1) conventional DCs: circulate, are activated by Ags in peripheral tissues and travel to lymph nodes to the T cells. Also some conventional DCs that remain in the lymph node, processing Ags from the blood or from other APCs.
2) Langerhans. Migratory. Exclusively on skin. also travel to a lymph node (near or far) in response to Ag.
B cell role in T cell activation
can activate late in immune response.
1) bind Ag
2) upregulate MHC II and CD80/86
3) present Ag to activated CD4+ T cell.
happens at junction between T anc B cell zones, allowing T cells to help B cell proliferation, differentiation and memory generation.
Superantigens
special class of T cell activators.
Examples: endotoxins, minor lymphocyte-stimulating determinants (Mls)
products of bacteria and viruses that activat eT cells in an Ag-nonspecific manner. Still needs APCs as Signal 2.
bind directly to select TCR β chains, activating all T cells expressing these chains, regardless of what α chain they have. This large-scale T cell activation can lead to inflammation that can cause disease, like toxic shoxk syndrome.
Helper CD4+ T cell differentiation
1-2 days after DC engagement in secondary lymph organ, naïve T cells enlarge into blast cells, and divides 2-3x /day, 4-5 days.
several possible fates:
- cytotoxic T cell - circulate to site of infection, bind and kill infected cells.
- helper T cells: secrete cytokines (auto- or paracrine) that actovate several other cell types (incl B cells, macrophages, other T cells).
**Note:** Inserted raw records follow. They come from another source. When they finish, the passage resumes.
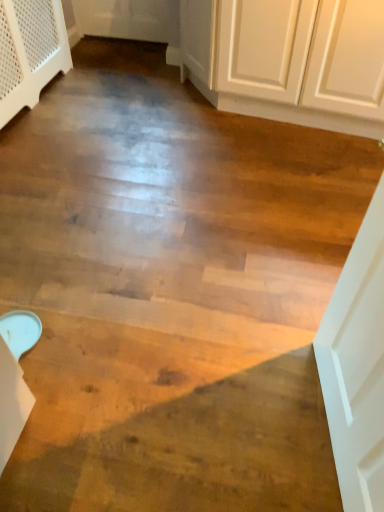
Question: From the image's perspective, is white textured dresser at upper left above or below white matte door at right?

Choices:
 (A) above
 (B) below

Answer: (A)

Question: From their relative heights in the image, would you say white textured dresser at upper left is taller or shorter than white matte door at right?

Choices:
 (A) tall
 (B) short

Answer: (B)

Question: From a real-world perspective, is white textured dresser at upper left physically located above or below white matte door at right?

Choices:
 (A) above
 (B) below

Answer: (B)

Question: Considering the positions of white matte door at right and white textured dresser at upper left in the image, is white matte door at right bigger or smaller than white textured dresser at upper left?

Choices:
 (A) big
 (B) small

Answer: (B)

Question: From a real-world perspective, relative to white textured dresser at upper left, is white matte door at right vertically above or below?

Choices:
 (A) above
 (B) below

Answer: (A)

Question: From the image's perspective, is white matte door at right above or below white textured dresser at upper left?

Choices:
 (A) above
 (B) below

Answer: (B)

Question: Is point (382, 198) closer or farther from the camera than point (13, 27)?

Choices:
 (A) farther
 (B) closer

Answer: (B)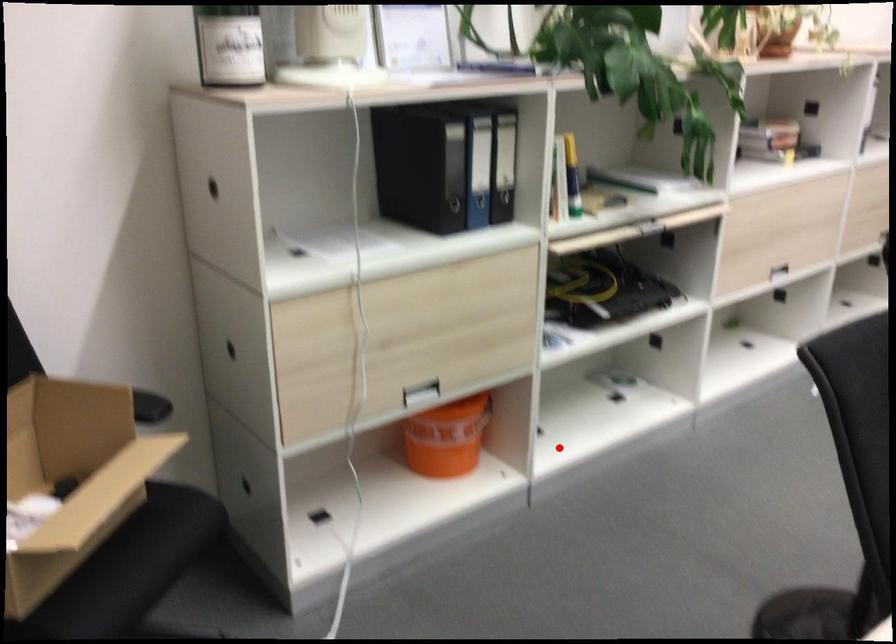
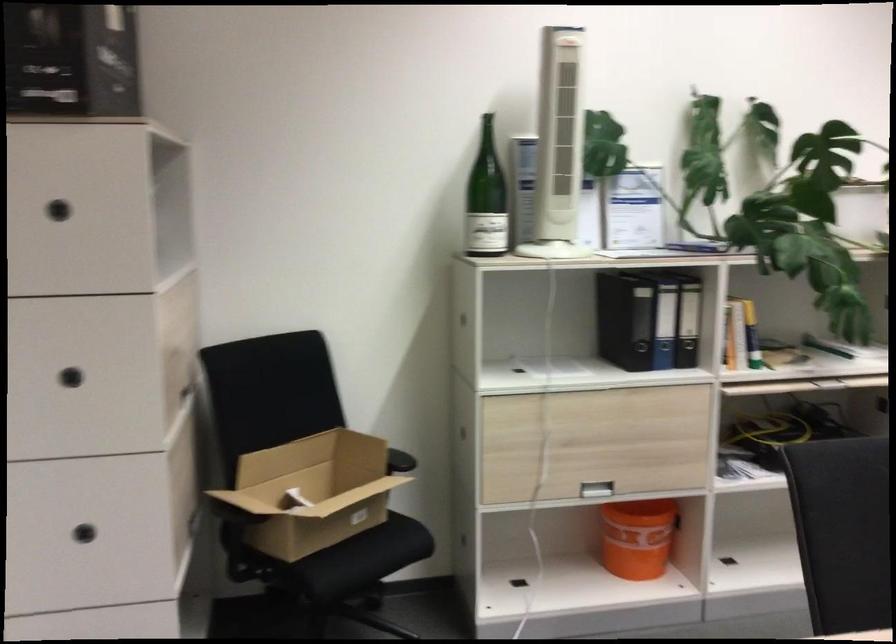
Question: I am providing you with two images of the same scene from different viewpoints. A red point is shown in image1. For the corresponding object point in image2, is it positioned nearer or farther from the camera?

Choices:
 (A) Nearer
 (B) Farther

Answer: (B)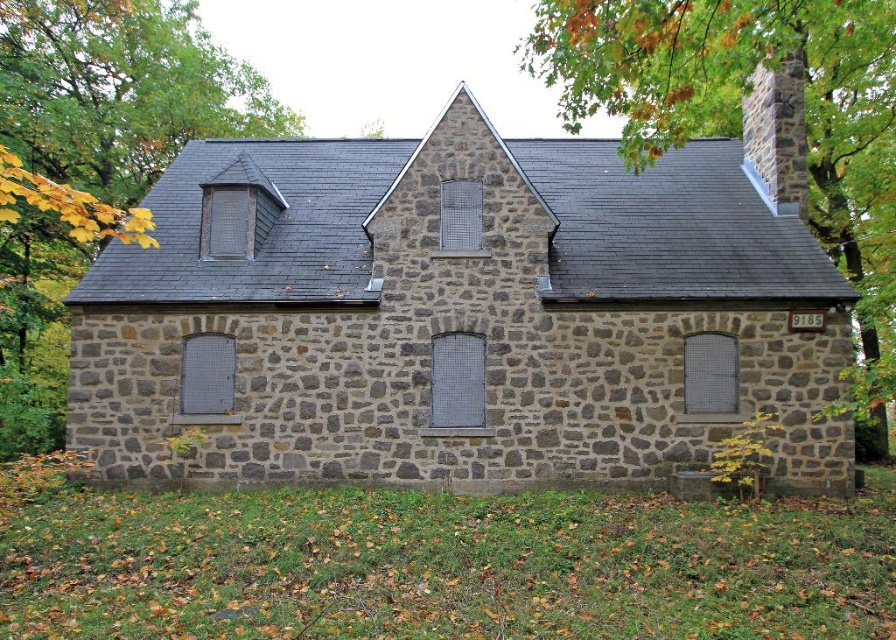
Image resolution: width=896 pixels, height=640 pixels. I want to click on green leafy tree at upper right, so 739,108.

Looking at this image, how much distance is there between green leafy tree at upper right and stone chimney at upper right?

They are 3.71 meters apart.

Which is behind, point (653, 80) or point (755, 122)?

Point (755, 122)

Identify the location of green leafy tree at upper right. The height and width of the screenshot is (640, 896). (739, 108).

The width and height of the screenshot is (896, 640). What do you see at coordinates (457, 317) in the screenshot?
I see `gray stone chapel at center` at bounding box center [457, 317].

Is gray stone chapel at center shorter than stone chimney at upper right?

Incorrect, gray stone chapel at center's height does not fall short of stone chimney at upper right's.

Between point (126, 472) and point (765, 148), which one is positioned behind?

The point (765, 148) is behind.

The height and width of the screenshot is (640, 896). What are the coordinates of `gray stone chapel at center` in the screenshot? It's located at (457, 317).

Is point (346, 369) farther from viewer compared to point (699, 13)?

That is True.

Which is in front, point (748, 304) or point (817, 116)?

Point (748, 304) is in front.

Identify the location of gray stone chapel at center. (457, 317).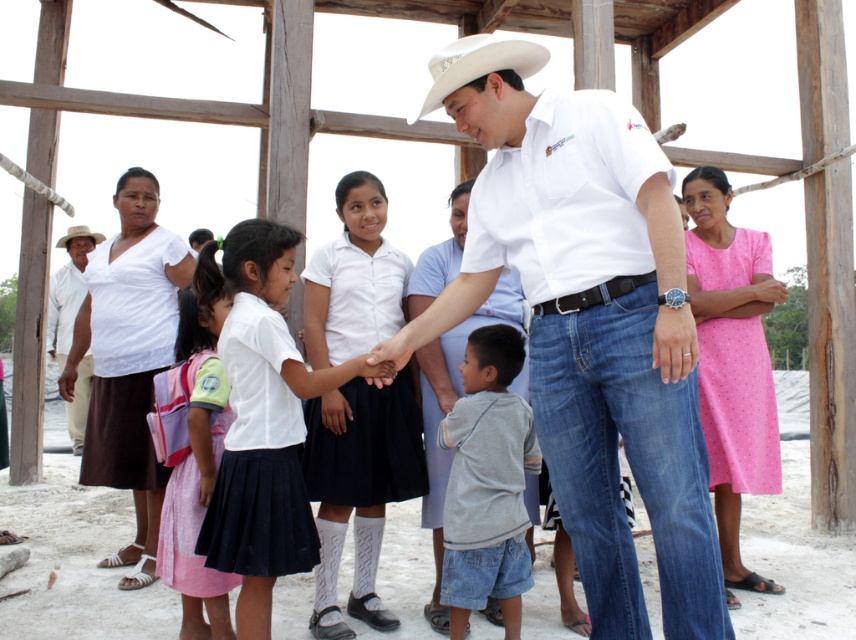
You are a photographer at the event and want to ensure both the white matte skirt at center and the gray cotton shirt at center are clearly visible in your photo. Which one should you focus on to capture the most detail?

The white matte skirt at center is larger in size than the gray cotton shirt at center, so focusing on the white matte skirt at center will allow you to capture more detail due to its larger size.

What is the exact coordinate of the white matte skirt at center?

The white matte skirt at center is located at point (265, 428).

Based on the scene description, can you determine the spatial relationship between the white matte skirt at center and the white felt cowboy hat at upper left?

The white matte skirt at center is positioned under the white felt cowboy hat at upper left.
Some (esp those who activate B cells) stay in the lymphoid tissue. Others go to site of infection to enhance macrophages and cytotoxic cells. Required for development of B cells and CD8+ T cell memory.
Helper T cells: Type 1 and Type 2 responses
Type 1: triggered by viral and many bacterial infections. Polarize CD4+ T cells to the TH1 and TH17 subsets. Work with other immune cells (ILC1s and ILC3s) to generate cytotoxic responses.
Type 2: triggered by larger parasites, incl worms, protoza, and allergens. Polarize CD4+ T cells to TH2 and TH9 helper subsets, which work with other immune cells (incl ILC2s) to generate an IgE and eosiniphilic response.
Treg
IL-2 and TGF-β
master transcriptional regulator: FoxP3
secrete IL-10 and TGF-β
function: supress immune responses.
disease: inhibits antitumor response in disease.